What She Left – Rosie Fiore | Blogtour Author Guest Post @rosiefiore @rararesources #WhatSheLeft

 

Published by Allen & Unwin

ebook: 17 August 2017   |  Paperback : 7 June 2018

400 pages



Welcome to my turn on the blog tour for What She Left and a great guest post from Rosie.  My thanks to Rachel Gilbey for the invitation to take part in the tour.

 

Why would a woman walk away from her family?

by Rosie Fiore

 

A quarter of a million people go missing in the UK every year.

This was the astonishing statistic that led me into writing What She Left. Around 99% of then are found or return home very quickly, but that still leaves 1% – around 2,500 people – who vanish. Why do they go? And where are they?

In my research I read many accounts of people why had chosen to walk away from their lives. Often, they were fleeing difficult situations with family or money, or chaotic home environments. Many left devastated families behind them.

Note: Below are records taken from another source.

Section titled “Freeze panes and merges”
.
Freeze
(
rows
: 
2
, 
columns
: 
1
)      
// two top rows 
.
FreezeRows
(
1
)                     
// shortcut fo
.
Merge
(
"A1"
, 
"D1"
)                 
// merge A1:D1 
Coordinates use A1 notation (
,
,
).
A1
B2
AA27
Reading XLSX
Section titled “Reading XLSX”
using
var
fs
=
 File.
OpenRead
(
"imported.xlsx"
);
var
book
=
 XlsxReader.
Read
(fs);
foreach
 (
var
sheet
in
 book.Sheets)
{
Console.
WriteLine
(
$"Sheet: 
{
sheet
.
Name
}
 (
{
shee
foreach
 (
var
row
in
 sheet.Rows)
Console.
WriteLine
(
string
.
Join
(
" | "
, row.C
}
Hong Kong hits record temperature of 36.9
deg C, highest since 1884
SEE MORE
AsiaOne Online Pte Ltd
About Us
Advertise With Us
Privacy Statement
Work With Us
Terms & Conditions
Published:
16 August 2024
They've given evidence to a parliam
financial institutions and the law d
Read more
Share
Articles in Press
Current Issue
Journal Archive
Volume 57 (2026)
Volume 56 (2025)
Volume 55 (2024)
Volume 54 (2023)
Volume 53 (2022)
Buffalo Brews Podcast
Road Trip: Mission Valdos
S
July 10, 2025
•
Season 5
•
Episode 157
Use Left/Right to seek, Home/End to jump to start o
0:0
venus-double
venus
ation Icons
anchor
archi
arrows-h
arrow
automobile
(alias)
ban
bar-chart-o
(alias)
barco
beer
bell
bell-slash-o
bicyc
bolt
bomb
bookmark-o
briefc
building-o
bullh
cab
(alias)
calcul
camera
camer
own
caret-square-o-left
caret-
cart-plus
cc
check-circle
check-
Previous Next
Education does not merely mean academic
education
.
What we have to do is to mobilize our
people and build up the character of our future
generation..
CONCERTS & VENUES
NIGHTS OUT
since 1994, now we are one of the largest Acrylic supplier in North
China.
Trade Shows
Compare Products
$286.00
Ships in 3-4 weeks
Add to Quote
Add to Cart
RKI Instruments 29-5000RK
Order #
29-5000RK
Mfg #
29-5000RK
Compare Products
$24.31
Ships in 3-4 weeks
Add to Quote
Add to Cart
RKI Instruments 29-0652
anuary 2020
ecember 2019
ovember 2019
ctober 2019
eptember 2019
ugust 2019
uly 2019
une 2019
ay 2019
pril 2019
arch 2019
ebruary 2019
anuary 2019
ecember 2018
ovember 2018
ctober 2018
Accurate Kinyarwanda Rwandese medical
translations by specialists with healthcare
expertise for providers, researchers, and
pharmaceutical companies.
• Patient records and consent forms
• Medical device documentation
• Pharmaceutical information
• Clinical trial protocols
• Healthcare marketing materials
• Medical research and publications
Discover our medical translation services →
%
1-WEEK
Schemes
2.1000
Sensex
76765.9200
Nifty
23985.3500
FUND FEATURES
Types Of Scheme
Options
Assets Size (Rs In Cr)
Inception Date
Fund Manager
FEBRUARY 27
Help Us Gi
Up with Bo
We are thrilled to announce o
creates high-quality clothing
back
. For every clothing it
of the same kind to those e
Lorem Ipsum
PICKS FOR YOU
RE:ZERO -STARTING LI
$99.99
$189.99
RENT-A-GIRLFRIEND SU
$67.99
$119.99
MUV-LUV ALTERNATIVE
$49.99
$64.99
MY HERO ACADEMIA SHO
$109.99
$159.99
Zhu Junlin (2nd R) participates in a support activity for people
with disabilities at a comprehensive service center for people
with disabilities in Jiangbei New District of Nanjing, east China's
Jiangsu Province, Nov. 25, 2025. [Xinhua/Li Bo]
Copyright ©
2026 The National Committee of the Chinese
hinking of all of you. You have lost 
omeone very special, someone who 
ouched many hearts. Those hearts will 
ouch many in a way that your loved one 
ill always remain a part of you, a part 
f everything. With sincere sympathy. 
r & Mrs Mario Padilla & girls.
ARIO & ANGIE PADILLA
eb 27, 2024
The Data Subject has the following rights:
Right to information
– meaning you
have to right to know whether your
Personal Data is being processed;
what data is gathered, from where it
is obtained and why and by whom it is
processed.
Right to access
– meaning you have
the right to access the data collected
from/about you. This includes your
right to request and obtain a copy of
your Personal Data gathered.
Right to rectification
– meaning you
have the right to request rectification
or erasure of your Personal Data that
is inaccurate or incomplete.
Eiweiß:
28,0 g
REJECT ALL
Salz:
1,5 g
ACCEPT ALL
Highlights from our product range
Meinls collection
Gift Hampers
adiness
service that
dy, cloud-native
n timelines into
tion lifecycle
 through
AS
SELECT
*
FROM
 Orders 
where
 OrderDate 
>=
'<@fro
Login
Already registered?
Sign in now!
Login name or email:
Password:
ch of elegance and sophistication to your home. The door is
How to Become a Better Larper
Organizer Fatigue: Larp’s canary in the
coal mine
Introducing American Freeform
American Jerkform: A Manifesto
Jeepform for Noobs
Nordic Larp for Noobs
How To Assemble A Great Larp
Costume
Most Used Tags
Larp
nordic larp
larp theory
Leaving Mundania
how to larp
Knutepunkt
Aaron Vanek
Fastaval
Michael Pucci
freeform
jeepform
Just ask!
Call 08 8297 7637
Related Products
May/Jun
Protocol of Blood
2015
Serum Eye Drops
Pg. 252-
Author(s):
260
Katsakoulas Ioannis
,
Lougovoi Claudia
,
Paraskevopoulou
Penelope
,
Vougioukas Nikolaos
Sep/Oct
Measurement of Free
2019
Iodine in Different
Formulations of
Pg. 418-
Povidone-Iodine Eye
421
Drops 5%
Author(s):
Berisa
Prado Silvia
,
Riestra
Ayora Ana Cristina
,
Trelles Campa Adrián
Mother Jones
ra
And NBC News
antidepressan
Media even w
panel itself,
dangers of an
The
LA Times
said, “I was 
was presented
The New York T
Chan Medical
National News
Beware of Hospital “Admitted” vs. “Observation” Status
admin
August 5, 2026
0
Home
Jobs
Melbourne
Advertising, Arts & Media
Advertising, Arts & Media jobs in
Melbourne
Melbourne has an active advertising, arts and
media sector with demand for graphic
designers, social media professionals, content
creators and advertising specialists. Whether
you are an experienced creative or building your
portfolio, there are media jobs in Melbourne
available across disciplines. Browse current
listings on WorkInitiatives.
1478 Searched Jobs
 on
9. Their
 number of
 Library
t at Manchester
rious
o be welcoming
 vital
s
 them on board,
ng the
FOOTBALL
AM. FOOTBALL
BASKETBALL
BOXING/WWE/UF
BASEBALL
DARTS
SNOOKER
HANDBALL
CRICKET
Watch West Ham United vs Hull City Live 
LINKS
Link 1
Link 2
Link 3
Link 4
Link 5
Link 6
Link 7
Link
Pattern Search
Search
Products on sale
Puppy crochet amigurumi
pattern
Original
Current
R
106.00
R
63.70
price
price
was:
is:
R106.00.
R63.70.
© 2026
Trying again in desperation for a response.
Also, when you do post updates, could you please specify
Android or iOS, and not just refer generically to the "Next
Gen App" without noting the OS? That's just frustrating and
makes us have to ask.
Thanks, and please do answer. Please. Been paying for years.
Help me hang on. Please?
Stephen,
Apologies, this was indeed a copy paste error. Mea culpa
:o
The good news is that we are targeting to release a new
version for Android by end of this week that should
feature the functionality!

When we think of someone who chooses to go missing, we often imagine a father who leaves the house, ostensibly to go to the shops, and never returns. The typical deadbeat dad. In these scenarios, the mother is left to carry on, managing the family, the finances and her own pain. And in fact, in What She Left, one character Lara, is in exactly this situation. But what if it is the woman who goes?

Would readers think less of Helen for walking away than they would of a man who did the same (spoiler, they would!)? Do we hold women to a higher standard than we do men?

I wanted to explore the differences in what we expect from women and from men – I think we do expect that women will be more reliable than men, and will stay in a difficult situation rather than walk away. How do we judge women who make a different choice? I wanted readers to be challenged by Helen’s decision, and also to think about why they felt that way.

If you’ll pardon the reality TV expression, I wanted readers to go on a journey with Helen… to be frustrated with her, with her silence and the enigma of her disappearance but then gradually to realise that all was not as it seemed. No one really knows what goes in in anyone else’s life or marriage, and I wanted the revelations to be gradual, but believable.

There was another thing that led me to write this book, and this was the (often unacknowledged) fantasy we all have about walking away from our lives. Make no mistake, I adore my family, and nothing would induce me to leave them, but I have moments, often when I am standing in front of the window of an estate agent (as Helen does in the book), when I look at a picture of a pristine, empty room, and imagine it was mine. I imagine utter quiet and solitude, no carpet of LEGO and small boy’s socks, no clutter, no shopping and cooking, no demands on my time…

I am happy to sigh and walk away from this fantasy, back into my own happy, chaotic home, but I also think I’m not alone. I think we all feel this way sometimes, and there’s no crime in that. I hope it will resonate with readers to explore what happens when someone actually does it.

 

|   About the Book   |

Helen Cooper has a charmed life. She’s beautiful, accomplished, organised – the star parent at the school. Until she disappears.
But Helen wasn’t abducted or murdered. She’s chosen to walk away, abandoning her family, husband Sam, and her home.
Where has Helen gone, and why? What has driven her from her seemingly perfect life? What is she looking for? Sam is tormented by these questions, and gradually begins to lose his grip on work and his family life.
He sees Helen everywhere in the faces of strangers. He’s losing control.
But then one day, it really is Helen’s face he sees…

 

|   About the Author   |

Rosie Fiore was born and grew up in Johannesburg, South Africa. She studied drama at the University of the Witwatersrand and has worked as a writer for theatre, television, magazines, advertising, comedy and the corporate market.

Her first two novels, This Year’s Black and Lame Angel were published by Struik in South Africa. This Year’s Black was longlisted for the South African Sunday Times Literary Award and has subsequently been re-released as an e-book. Babies in Waiting, Wonder Women and Holly at Christmas were published by Quercus. She is the author of After Isabella, also published by Allen & Unwin.
Rosie’s next book, The After Wife (written as Cass Hunter), will be published by Trapeze in 2018, and in translation is seven countries around the world.

Rosie lives in London with her husband and two sons.